Petit exercice 1: Recopiez à l'identique l'intégralité du texte sur la revue Chambres d'agriculture.

═══ Document ═══

Un référentiel en construction

Rappelons d’emblée qu’il existe un lien direct entre les enquêtes et les publications, puisque la revue Chambres d’agriculture est le lieu de la parution sous forme d’articles des rapports préliminaires 2581, des questionnaires 2582 et des synthèses 2583. L’enquête sur le progrès technique et les rapports qui en sont faits par Maurice de Solages y gagnent en visibilité et en clarté : les titres sont mis en valeur, des encadrés soulignent les idées-forces ; des études émanant de personnalités extérieures aux chambres d’agriculture viennent corroborer les orientations déjà esquissées, comme l’étude sur la conservation des sols signée de Stéphane Hénin, directeur du Laboratoire des sols au Centre national des recherches agronomiques 2584. L’expérience des zones-témoins est également mise en avant : une note annexe est publiée dès septembre 2585, tandis que l’un des premiers suppléments thématiques intitulé Technique-Agriculture est consacré aux zones-témoins 2586 et que la soutenance d’un ingénieur occasionne à nouveau la publication d’un rapport sur les zones-témoins 2587. Dans ce dernier article, par le biais d’un témoignage non produit directement par l’institution, réaffirmant l’utilité des zones-témoins comme « unité de pays où une aide technique et financière est apportée aux agriculteurs dans le but d’amélioration économique » 2588, c’est à la fois la réalité de terrain, ou plutôt sa transcription enthousiaste et non dépourvue de pittoresque, et le rôle des chambres d’agriculture et de l’APCA – rôle formel enregistré par les circulaires ministérielles, mais aussi rôle spontané, « rôle normal de coordination, [qui est] d’apporter aux Chambres en cause son appui matériel et moral » 2589 –, qu’il importe de divulguer. Au reste, pointer la visibilité délibérée des travaux en cours nous semble essentiel, d’autant plus que l’on aurait tort de considérer cela comme allant de soi, l’analyse de la revue Chambres d’agriculture dans le long terme montrant que ce souci peut disparaître durablement d’une politique éditoriale.

═══ Lignes présentées ═══

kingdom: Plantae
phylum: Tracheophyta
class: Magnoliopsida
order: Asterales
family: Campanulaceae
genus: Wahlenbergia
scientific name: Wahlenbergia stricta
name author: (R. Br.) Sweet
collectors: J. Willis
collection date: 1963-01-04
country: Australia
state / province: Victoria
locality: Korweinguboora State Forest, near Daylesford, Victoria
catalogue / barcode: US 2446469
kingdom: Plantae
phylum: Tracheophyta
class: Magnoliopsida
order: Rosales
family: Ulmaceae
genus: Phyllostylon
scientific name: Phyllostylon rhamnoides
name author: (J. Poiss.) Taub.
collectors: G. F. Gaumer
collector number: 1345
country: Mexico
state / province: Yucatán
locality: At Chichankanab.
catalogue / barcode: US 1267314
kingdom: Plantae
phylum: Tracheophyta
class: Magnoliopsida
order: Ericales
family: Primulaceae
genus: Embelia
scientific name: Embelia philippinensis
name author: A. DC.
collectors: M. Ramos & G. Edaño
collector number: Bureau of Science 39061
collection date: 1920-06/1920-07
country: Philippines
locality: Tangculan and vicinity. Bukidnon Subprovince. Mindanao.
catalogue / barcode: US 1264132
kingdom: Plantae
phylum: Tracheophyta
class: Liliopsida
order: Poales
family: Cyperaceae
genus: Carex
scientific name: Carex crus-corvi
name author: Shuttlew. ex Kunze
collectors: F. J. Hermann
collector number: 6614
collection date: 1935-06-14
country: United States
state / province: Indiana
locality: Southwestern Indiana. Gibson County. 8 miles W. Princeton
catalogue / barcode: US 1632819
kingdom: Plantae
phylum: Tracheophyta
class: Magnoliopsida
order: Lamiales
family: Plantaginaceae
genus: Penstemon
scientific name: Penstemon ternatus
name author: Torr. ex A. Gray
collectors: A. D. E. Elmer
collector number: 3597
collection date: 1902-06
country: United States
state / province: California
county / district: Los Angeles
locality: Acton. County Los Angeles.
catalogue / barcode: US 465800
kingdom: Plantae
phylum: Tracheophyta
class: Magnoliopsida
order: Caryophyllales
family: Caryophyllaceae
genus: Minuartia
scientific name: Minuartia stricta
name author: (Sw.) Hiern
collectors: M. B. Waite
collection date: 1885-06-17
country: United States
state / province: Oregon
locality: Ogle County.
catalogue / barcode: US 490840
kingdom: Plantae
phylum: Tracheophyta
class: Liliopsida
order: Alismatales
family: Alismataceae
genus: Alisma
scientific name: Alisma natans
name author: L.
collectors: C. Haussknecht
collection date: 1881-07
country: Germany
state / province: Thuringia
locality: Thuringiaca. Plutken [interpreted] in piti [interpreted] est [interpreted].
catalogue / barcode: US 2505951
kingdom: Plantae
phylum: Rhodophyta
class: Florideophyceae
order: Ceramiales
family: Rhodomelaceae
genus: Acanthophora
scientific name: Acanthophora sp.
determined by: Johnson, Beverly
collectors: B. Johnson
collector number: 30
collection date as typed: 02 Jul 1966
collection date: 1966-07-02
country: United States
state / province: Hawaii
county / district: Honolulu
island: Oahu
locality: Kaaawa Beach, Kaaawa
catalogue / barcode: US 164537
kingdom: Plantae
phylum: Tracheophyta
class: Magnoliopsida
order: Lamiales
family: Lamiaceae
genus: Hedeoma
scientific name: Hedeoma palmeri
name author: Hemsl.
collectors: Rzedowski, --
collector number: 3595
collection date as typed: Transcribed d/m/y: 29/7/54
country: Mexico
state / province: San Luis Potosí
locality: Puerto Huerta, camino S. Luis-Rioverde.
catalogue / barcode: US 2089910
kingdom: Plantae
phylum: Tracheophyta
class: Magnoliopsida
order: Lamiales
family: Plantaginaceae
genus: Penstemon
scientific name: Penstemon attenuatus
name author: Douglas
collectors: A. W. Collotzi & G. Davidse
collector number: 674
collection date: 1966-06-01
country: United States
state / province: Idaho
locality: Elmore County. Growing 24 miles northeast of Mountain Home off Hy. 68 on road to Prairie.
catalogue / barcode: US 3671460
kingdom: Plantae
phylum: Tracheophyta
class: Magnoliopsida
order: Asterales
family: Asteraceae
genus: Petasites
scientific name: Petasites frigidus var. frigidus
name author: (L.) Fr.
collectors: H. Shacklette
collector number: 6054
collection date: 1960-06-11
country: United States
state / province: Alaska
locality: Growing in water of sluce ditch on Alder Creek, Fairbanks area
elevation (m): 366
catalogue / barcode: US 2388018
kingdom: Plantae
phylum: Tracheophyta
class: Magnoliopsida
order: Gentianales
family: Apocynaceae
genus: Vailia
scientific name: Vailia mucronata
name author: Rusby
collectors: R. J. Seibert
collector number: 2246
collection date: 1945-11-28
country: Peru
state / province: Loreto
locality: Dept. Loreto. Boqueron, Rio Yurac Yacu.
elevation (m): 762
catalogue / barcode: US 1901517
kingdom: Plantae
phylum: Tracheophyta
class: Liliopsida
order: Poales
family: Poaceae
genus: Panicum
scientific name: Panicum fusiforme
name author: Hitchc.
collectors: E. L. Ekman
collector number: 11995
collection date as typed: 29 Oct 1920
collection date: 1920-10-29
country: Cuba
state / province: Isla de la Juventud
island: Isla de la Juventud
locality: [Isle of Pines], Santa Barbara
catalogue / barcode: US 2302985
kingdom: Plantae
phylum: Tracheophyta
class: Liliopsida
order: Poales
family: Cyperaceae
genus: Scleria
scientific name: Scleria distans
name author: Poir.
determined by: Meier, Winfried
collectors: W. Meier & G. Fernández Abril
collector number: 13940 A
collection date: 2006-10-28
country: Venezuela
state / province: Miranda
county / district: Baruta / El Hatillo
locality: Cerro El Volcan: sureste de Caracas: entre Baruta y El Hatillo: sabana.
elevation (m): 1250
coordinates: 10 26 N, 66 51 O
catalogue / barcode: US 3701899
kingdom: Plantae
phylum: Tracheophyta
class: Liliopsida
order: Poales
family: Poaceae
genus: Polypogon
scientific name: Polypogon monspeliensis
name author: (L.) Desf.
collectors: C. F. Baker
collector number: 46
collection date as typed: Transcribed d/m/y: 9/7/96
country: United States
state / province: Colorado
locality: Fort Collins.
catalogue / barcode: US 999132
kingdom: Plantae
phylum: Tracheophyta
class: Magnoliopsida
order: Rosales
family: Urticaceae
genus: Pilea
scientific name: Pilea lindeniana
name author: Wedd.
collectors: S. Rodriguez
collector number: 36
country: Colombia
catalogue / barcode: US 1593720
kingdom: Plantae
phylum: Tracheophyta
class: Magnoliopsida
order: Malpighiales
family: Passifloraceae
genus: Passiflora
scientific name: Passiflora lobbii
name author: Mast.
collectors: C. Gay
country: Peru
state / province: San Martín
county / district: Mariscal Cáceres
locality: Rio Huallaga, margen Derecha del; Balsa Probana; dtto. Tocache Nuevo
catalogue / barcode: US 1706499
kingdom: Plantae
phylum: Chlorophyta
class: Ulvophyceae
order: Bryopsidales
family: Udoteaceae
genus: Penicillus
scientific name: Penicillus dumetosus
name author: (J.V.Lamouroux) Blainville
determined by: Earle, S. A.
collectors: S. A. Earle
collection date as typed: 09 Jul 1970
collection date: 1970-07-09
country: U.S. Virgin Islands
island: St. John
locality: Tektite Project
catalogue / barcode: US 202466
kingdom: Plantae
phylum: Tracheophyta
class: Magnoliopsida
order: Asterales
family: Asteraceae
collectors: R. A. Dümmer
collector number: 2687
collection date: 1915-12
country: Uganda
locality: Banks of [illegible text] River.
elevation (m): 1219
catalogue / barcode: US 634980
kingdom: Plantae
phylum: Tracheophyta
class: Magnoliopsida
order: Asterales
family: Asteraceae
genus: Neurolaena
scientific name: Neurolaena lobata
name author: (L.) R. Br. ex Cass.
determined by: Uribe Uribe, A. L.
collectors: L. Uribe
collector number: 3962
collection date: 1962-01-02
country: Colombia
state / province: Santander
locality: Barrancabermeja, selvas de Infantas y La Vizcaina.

═══

Petit exercice 2: Mettez à jour les lignes de données depuis leur début jusqu'à la ligne contenant « collectors: M. Ramos & G. Edaño », incluse, en remplaçant « country » par « pays » sans rien modifier d'autre. Ne donnez que ces lignes.

Réponse attendue 1:
Un référentiel en construction

Rappelons d’emblée qu’il existe un lien direct entre les enquêtes et les publications, puisque la revue Chambres d’agriculture est le lieu de la parution sous forme d’articles des rapports préliminaires 2581, des questionnaires 2582 et des synthèses 2583. L’enquête sur le progrès technique et les rapports qui en sont faits par Maurice de Solages y gagnent en visibilité et en clarté : les titres sont mis en valeur, des encadrés soulignent les idées-forces ; des études émanant de personnalités extérieures aux chambres d’agriculture viennent corroborer les orientations déjà esquissées, comme l’étude sur la conservation des sols signée de Stéphane Hénin, directeur du Laboratoire des sols au Centre national des recherches agronomiques 2584. L’expérience des zones-témoins est également mise en avant : une note annexe est publiée dès septembre 2585, tandis que l’un des premiers suppléments thématiques intitulé Technique-Agriculture est consacré aux zones-témoins 2586 et que la soutenance d’un ingénieur occasionne à nouveau la publication d’un rapport sur les zones-témoins 2587. Dans ce dernier article, par le biais d’un témoignage non produit directement par l’institution, réaffirmant l’utilité des zones-témoins comme « unité de pays où une aide technique et financière est apportée aux agriculteurs dans le but d’amélioration économique » 2588, c’est à la fois la réalité de terrain, ou plutôt sa transcription enthousiaste et non dépourvue de pittoresque, et le rôle des chambres d’agriculture et de l’APCA – rôle formel enregistré par les circulaires ministérielles, mais aussi rôle spontané, « rôle normal de coordination, [qui est] d’apporter aux Chambres en cause son appui matériel et moral » 2589 –, qu’il importe de divulguer. Au reste, pointer la visibilité délibérée des travaux en cours nous semble essentiel, d’autant plus que l’on aurait tort de considérer cela comme allant de soi, l’analyse de la revue Chambres d’agriculture dans le long terme montrant que ce souci peut disparaître durablement d’une politique éditoriale.

Réponse attendue 2:
kingdom: Plantae
phylum: Tracheophyta
class: Magnoliopsida
order: Asterales
family: Campanulaceae
genus: Wahlenbergia
scientific name: Wahlenbergia stricta
name author: (R. Br.) Sweet
collectors: J. Willis
collection date: 1963-01-04
pays: Australia
state / province: Victoria
locality: Korweinguboora State Forest, near Daylesford, Victoria
catalogue / barcode: US 2446469
kingdom: Plantae
phylum: Tracheophyta
class: Magnoliopsida
order: Rosales
family: Ulmaceae
genus: Phyllostylon
scientific name: Phyllostylon rhamnoides
name author: (J. Poiss.) Taub.
collectors: G. F. Gaumer
collector number: 1345
pays: Mexico
state / province: Yucatán
locality: At Chichankanab.
catalogue / barcode: US 1267314
kingdom: Plantae
phylum: Tracheophyta
class: Magnoliopsida
order: Ericales
family: Primulaceae
genus: Embelia
scientific name: Embelia philippinensis
name author: A. DC.
collectors: M. Ramos & G. Edaño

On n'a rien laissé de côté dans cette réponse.